> [DESCRIPTION OF THE TASK] Every line of the material needs an exact copy, apart from the images.

--- SUPPLIED DATA ---

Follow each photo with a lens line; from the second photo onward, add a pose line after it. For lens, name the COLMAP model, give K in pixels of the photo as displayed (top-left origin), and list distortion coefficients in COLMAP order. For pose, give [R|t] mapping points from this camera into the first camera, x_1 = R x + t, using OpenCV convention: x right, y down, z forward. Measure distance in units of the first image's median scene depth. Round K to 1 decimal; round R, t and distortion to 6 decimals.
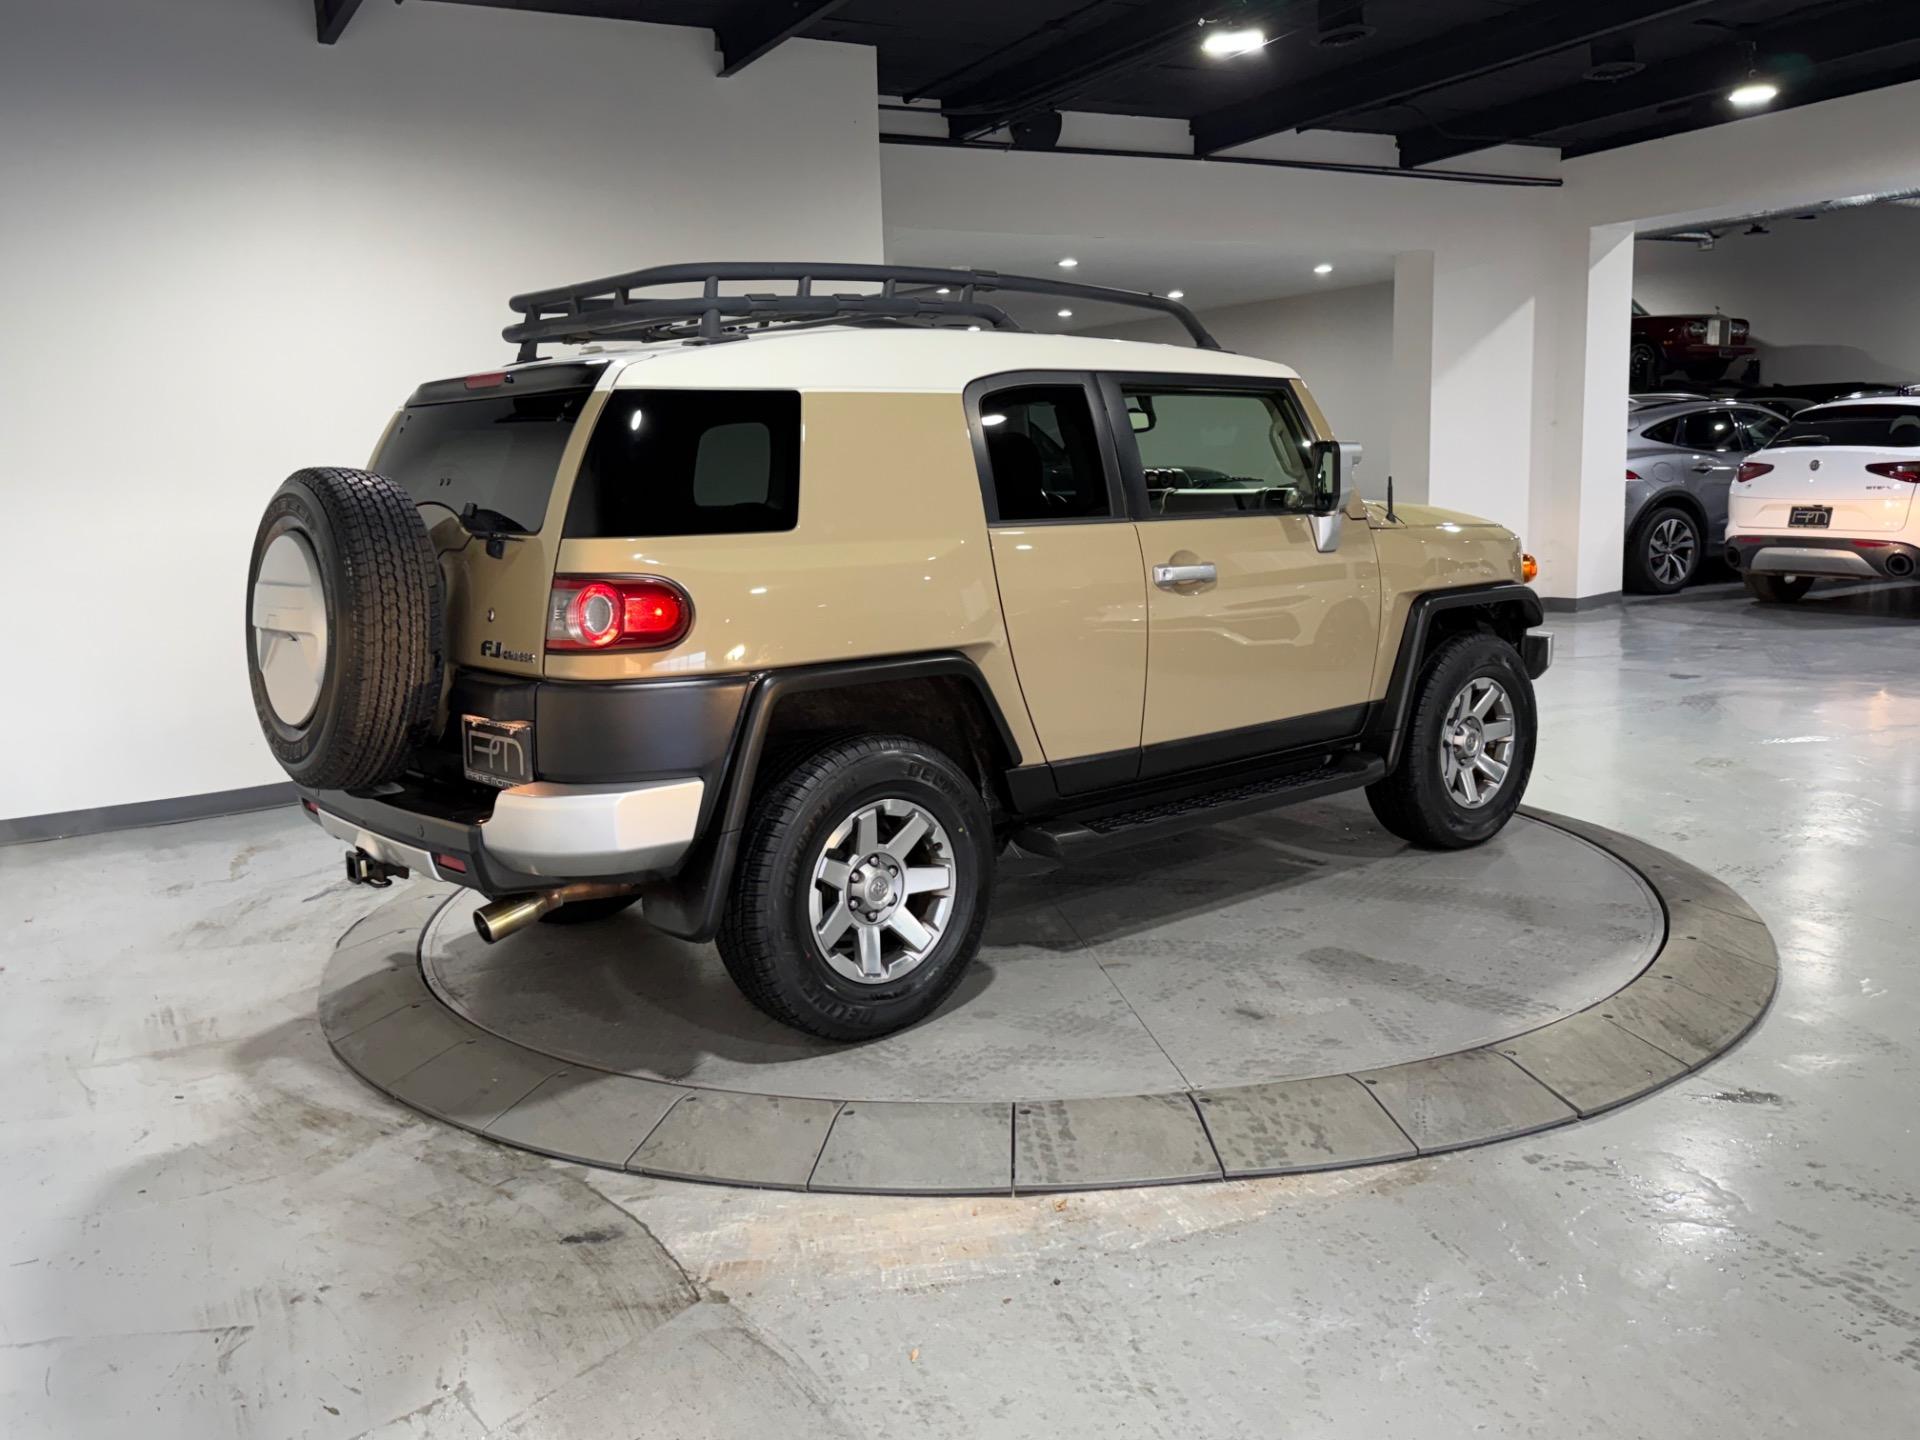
lens RADIAL K [[1700.2, 0, 934.2], [0, 1700.2, 729.8], [0, 0, 1]] dist [0.021630, -0.070971]
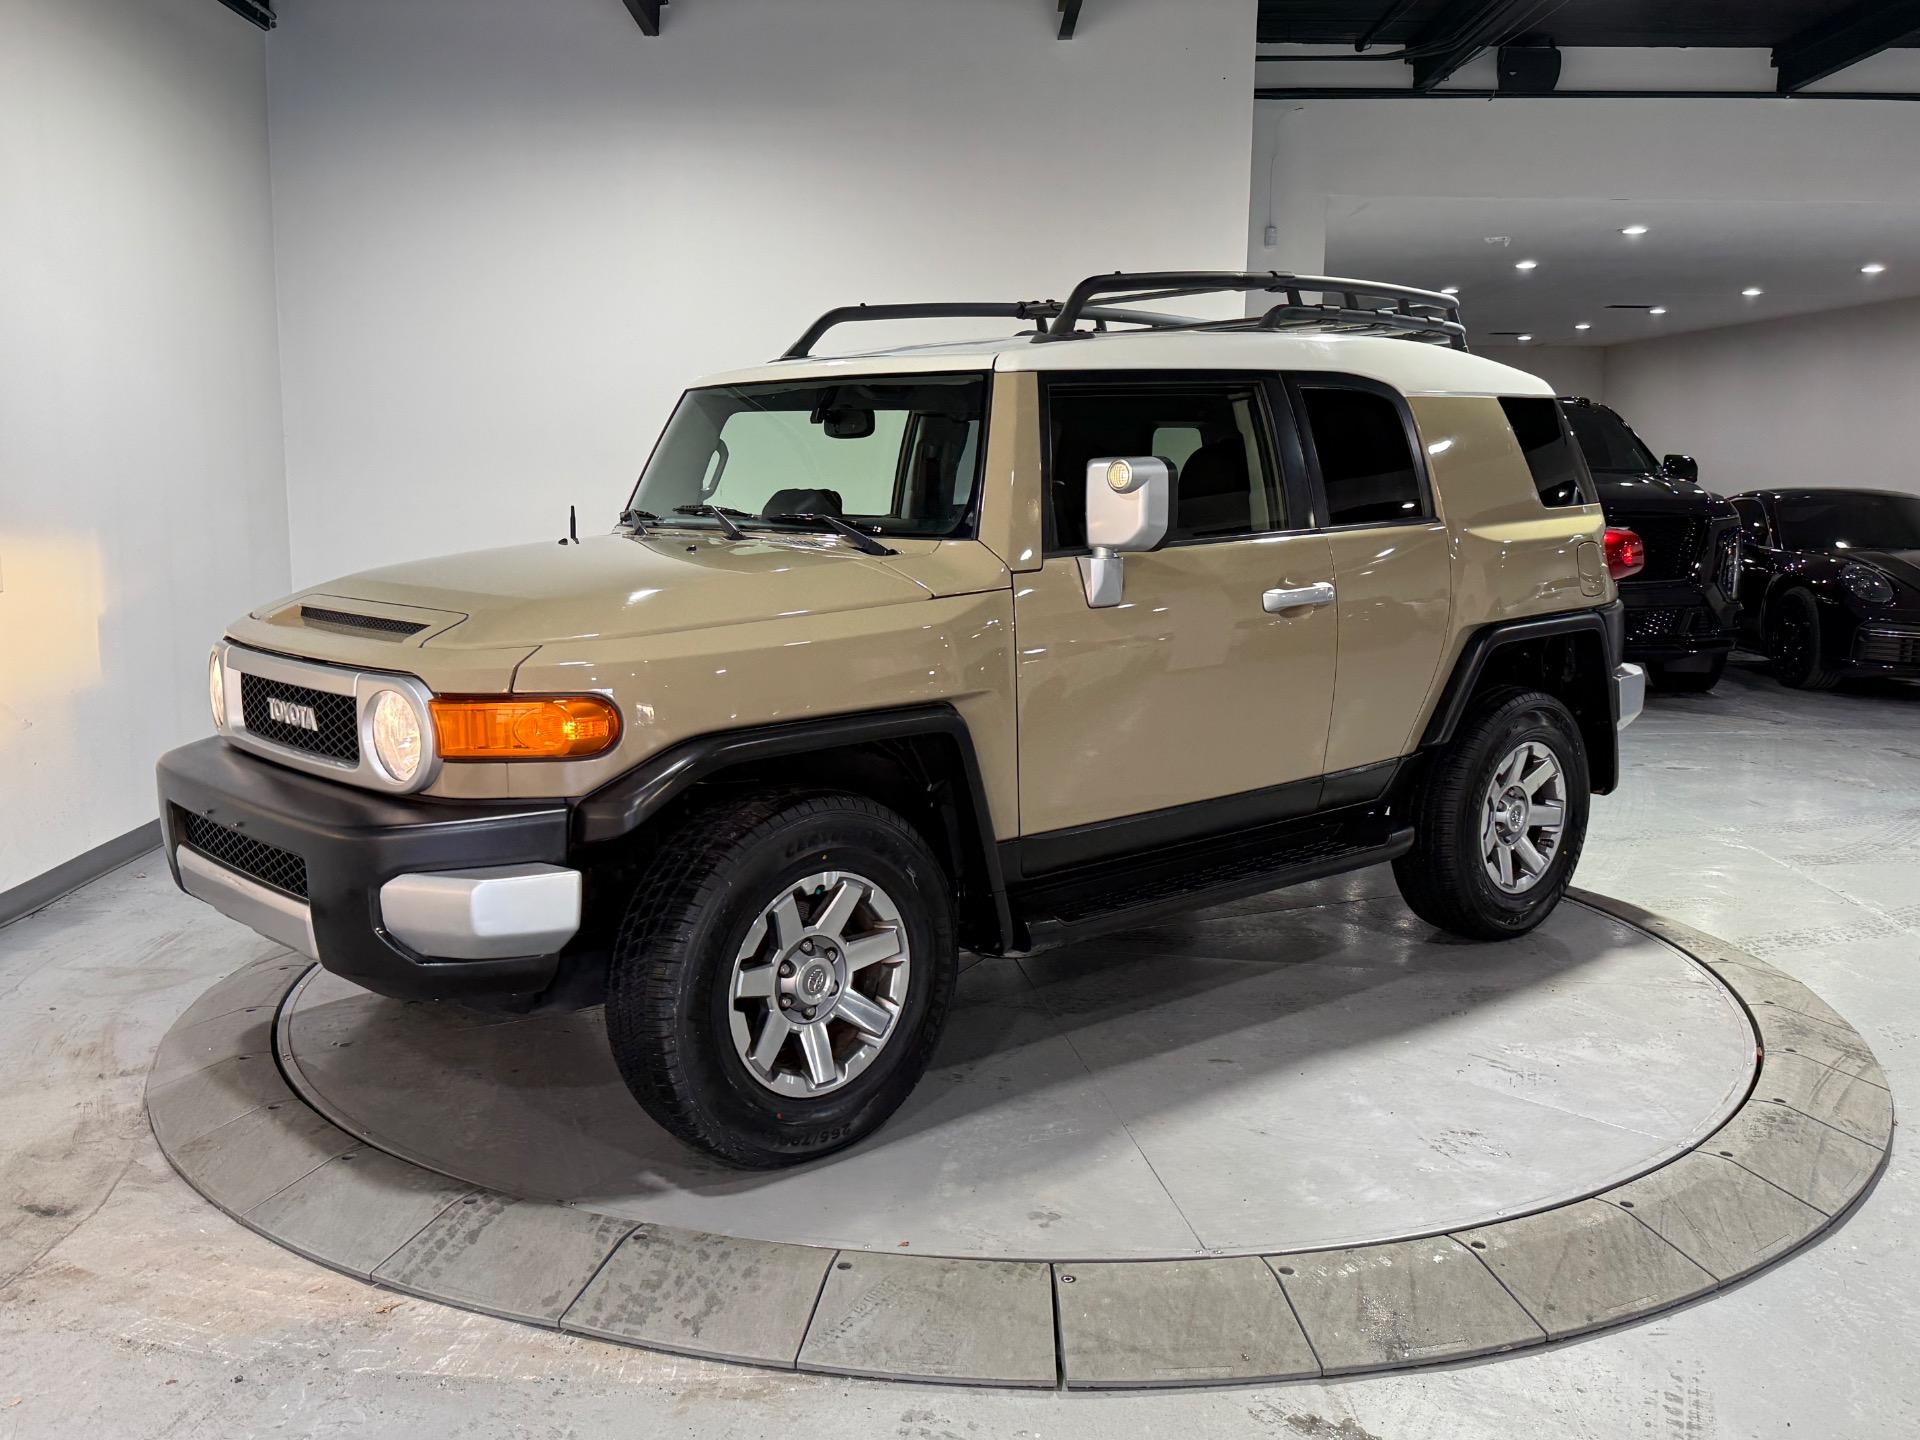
lens RADIAL K [[1815.2, 0, 952.6], [0, 1815.2, 732.7], [0, 0, 1]] dist [-0.018291, -0.010107]
pose [[0.866534, 0.106082, -0.487714, 0.374217], [-0.110077, 0.993710, 0.020565, -0.032590], [0.486829, 0.035865, 0.872761, 0.160380]]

---

> [OUTPUT FOR THIS EXERCISE]
Follow each photo with a lens line; from the second photo onward, add a pose line after it. For lens, name the COLMAP model, give K in pixels of the photo as displayed (top-left origin), and list distortion coefficients in COLMAP order. For pose, give [R|t] mapping points from this camera into the first camera, x_1 = R x + t, using OpenCV convention: x right, y down, z forward. Measure distance in units of the first image's median scene depth. Round K to 1 decimal; round R, t and distortion to 6 decimals.
lens RADIAL K [[1700.2, 0, 934.2], [0, 1700.2, 729.8], [0, 0, 1]] dist [0.021630, -0.070971]
lens RADIAL K [[1815.2, 0, 952.6], [0, 1815.2, 732.7], [0, 0, 1]] dist [-0.018291, -0.010107]
pose [[0.866534, 0.106082, -0.487714, 0.374217], [-0.110077, 0.993710, 0.020565, -0.032590], [0.486829, 0.035865, 0.872761, 0.160380]]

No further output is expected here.